REQUIRED ACTION:
Restate the listing below line for line and word for word, without the pictures.
· · ·
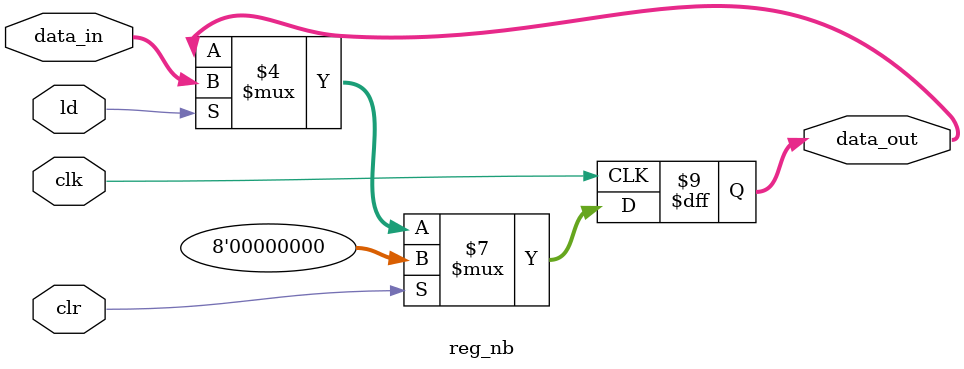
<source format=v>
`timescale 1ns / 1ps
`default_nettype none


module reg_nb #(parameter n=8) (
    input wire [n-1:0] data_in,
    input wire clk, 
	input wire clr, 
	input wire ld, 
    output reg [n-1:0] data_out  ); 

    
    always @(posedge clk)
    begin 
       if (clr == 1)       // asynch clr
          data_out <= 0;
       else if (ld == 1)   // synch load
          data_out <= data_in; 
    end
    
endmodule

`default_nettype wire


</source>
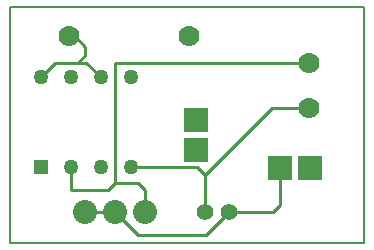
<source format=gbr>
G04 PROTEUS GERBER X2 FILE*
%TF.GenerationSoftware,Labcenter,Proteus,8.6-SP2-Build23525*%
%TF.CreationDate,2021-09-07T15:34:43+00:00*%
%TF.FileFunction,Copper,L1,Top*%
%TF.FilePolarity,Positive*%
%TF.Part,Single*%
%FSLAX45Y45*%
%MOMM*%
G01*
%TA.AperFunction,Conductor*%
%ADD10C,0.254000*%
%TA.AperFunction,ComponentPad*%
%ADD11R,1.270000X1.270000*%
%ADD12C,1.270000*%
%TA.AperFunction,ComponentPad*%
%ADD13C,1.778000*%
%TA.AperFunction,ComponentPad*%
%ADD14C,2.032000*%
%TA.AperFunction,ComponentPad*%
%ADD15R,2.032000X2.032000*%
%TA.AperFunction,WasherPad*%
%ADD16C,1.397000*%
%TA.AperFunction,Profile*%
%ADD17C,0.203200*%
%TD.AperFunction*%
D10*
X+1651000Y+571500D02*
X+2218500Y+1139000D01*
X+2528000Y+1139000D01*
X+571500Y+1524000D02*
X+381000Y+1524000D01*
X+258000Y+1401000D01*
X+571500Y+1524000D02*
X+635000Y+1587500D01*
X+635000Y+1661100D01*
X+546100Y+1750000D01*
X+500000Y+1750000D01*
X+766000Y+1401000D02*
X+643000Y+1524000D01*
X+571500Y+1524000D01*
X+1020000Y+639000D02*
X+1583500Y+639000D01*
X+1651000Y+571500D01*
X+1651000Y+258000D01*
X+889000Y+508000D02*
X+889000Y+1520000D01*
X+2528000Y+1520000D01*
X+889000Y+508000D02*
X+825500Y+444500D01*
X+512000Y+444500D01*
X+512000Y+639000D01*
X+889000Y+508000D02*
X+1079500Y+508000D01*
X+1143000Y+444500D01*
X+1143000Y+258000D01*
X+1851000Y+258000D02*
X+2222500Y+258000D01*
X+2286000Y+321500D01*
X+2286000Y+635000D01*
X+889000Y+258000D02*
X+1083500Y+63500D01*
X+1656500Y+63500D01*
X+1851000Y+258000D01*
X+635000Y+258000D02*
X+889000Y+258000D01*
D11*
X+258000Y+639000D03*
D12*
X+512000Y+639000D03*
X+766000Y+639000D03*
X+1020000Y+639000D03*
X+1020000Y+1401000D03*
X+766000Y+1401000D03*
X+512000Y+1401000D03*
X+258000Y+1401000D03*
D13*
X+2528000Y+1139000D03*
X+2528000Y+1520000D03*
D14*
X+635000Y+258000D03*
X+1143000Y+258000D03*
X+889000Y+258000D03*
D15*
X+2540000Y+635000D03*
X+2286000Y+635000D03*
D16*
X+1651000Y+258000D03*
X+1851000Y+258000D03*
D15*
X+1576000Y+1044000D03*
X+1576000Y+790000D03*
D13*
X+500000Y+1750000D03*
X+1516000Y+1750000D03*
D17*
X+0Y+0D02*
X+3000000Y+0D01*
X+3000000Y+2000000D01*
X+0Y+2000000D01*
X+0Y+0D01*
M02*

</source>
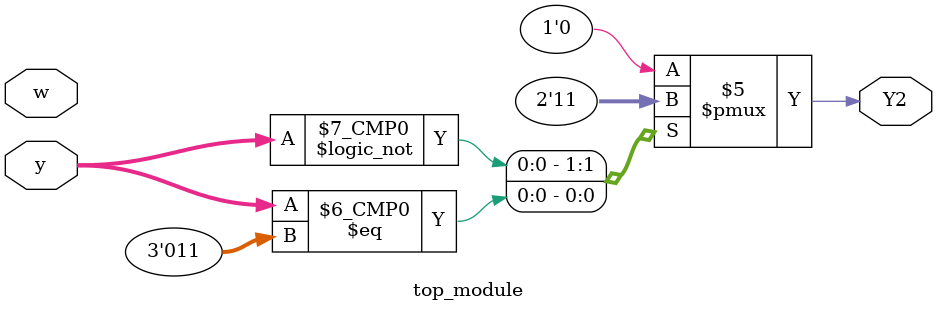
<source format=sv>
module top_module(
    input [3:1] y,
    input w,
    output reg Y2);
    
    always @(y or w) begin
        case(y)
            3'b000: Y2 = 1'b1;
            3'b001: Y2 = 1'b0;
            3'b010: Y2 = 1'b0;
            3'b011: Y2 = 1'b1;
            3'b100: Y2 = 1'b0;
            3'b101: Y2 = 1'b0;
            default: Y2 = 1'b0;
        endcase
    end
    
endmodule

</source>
· · ·
WRITTEN RESPONSE:
<source format=v>
`timescale 1ns / 1ps
`default_nettype none


module reg_nb #(parameter n=8) (
    input wire [n-1:0] data_in,
    input wire clk, 
	input wire clr, 
	input wire ld, 
    output reg [n-1:0] data_out  ); 

    
    always @(posedge clk)
    begin 
       if (clr == 1)       // asynch clr
          data_out <= 0;
       else if (ld == 1)   // synch load
          data_out <= data_in; 
    end
    
endmodule

`default_nettype wire


</source>
<source format=gbr>
G04 PROTEUS GERBER X2 FILE*
%TF.GenerationSoftware,Labcenter,Proteus,8.6-SP2-Build23525*%
%TF.CreationDate,2021-09-07T15:34:43+00:00*%
%TF.FileFunction,Copper,L1,Top*%
%TF.FilePolarity,Positive*%
%TF.Part,Single*%
%FSLAX45Y45*%
%MOMM*%
G01*
%TA.AperFunction,Conductor*%
%ADD10C,0.254000*%
%TA.AperFunction,ComponentPad*%
%ADD11R,1.270000X1.270000*%
%ADD12C,1.270000*%
%TA.AperFunction,ComponentPad*%
%ADD13C,1.778000*%
%TA.AperFunction,ComponentPad*%
%ADD14C,2.032000*%
%TA.AperFunction,ComponentPad*%
%ADD15R,2.032000X2.032000*%
%TA.AperFunction,WasherPad*%
%ADD16C,1.397000*%
%TA.AperFunction,Profile*%
%ADD17C,0.203200*%
%TD.AperFunction*%
D10*
X+1651000Y+571500D02*
X+2218500Y+1139000D01*
X+2528000Y+1139000D01*
X+571500Y+1524000D02*
X+381000Y+1524000D01*
X+258000Y+1401000D01*
X+571500Y+1524000D02*
X+635000Y+1587500D01*
X+635000Y+1661100D01*
X+546100Y+1750000D01*
X+500000Y+1750000D01*
X+766000Y+1401000D02*
X+643000Y+1524000D01*
X+571500Y+1524000D01*
X+1020000Y+639000D02*
X+1583500Y+639000D01*
X+1651000Y+571500D01*
X+1651000Y+258000D01*
X+889000Y+508000D02*
X+889000Y+1520000D01*
X+2528000Y+1520000D01*
X+889000Y+508000D02*
X+825500Y+444500D01*
X+512000Y+444500D01*
X+512000Y+639000D01*
X+889000Y+508000D02*
X+1079500Y+508000D01*
X+1143000Y+444500D01*
X+1143000Y+258000D01*
X+1851000Y+258000D02*
X+2222500Y+258000D01*
X+2286000Y+321500D01*
X+2286000Y+635000D01*
X+889000Y+258000D02*
X+1083500Y+63500D01*
X+1656500Y+63500D01*
X+1851000Y+258000D01*
X+635000Y+258000D02*
X+889000Y+258000D01*
D11*
X+258000Y+639000D03*
D12*
X+512000Y+639000D03*
X+766000Y+639000D03*
X+1020000Y+639000D03*
X+1020000Y+1401000D03*
X+766000Y+1401000D03*
X+512000Y+1401000D03*
X+258000Y+1401000D03*
D13*
X+2528000Y+1139000D03*
X+2528000Y+1520000D03*
D14*
X+635000Y+258000D03*
X+1143000Y+258000D03*
X+889000Y+258000D03*
D15*
X+2540000Y+635000D03*
X+2286000Y+635000D03*
D16*
X+1651000Y+258000D03*
X+1851000Y+258000D03*
D15*
X+1576000Y+1044000D03*
X+1576000Y+790000D03*
D13*
X+500000Y+1750000D03*
X+1516000Y+1750000D03*
D17*
X+0Y+0D02*
X+3000000Y+0D01*
X+3000000Y+2000000D01*
X+0Y+2000000D01*
X+0Y+0D01*
M02*

</source>
<source format=sv>
module top_module(
    input [3:1] y,
    input w,
    output reg Y2);
    
    always @(y or w) begin
        case(y)
            3'b000: Y2 = 1'b1;
            3'b001: Y2 = 1'b0;
            3'b010: Y2 = 1'b0;
            3'b011: Y2 = 1'b1;
            3'b100: Y2 = 1'b0;
            3'b101: Y2 = 1'b0;
            default: Y2 = 1'b0;
        endcase
    end
    
endmodule

</source>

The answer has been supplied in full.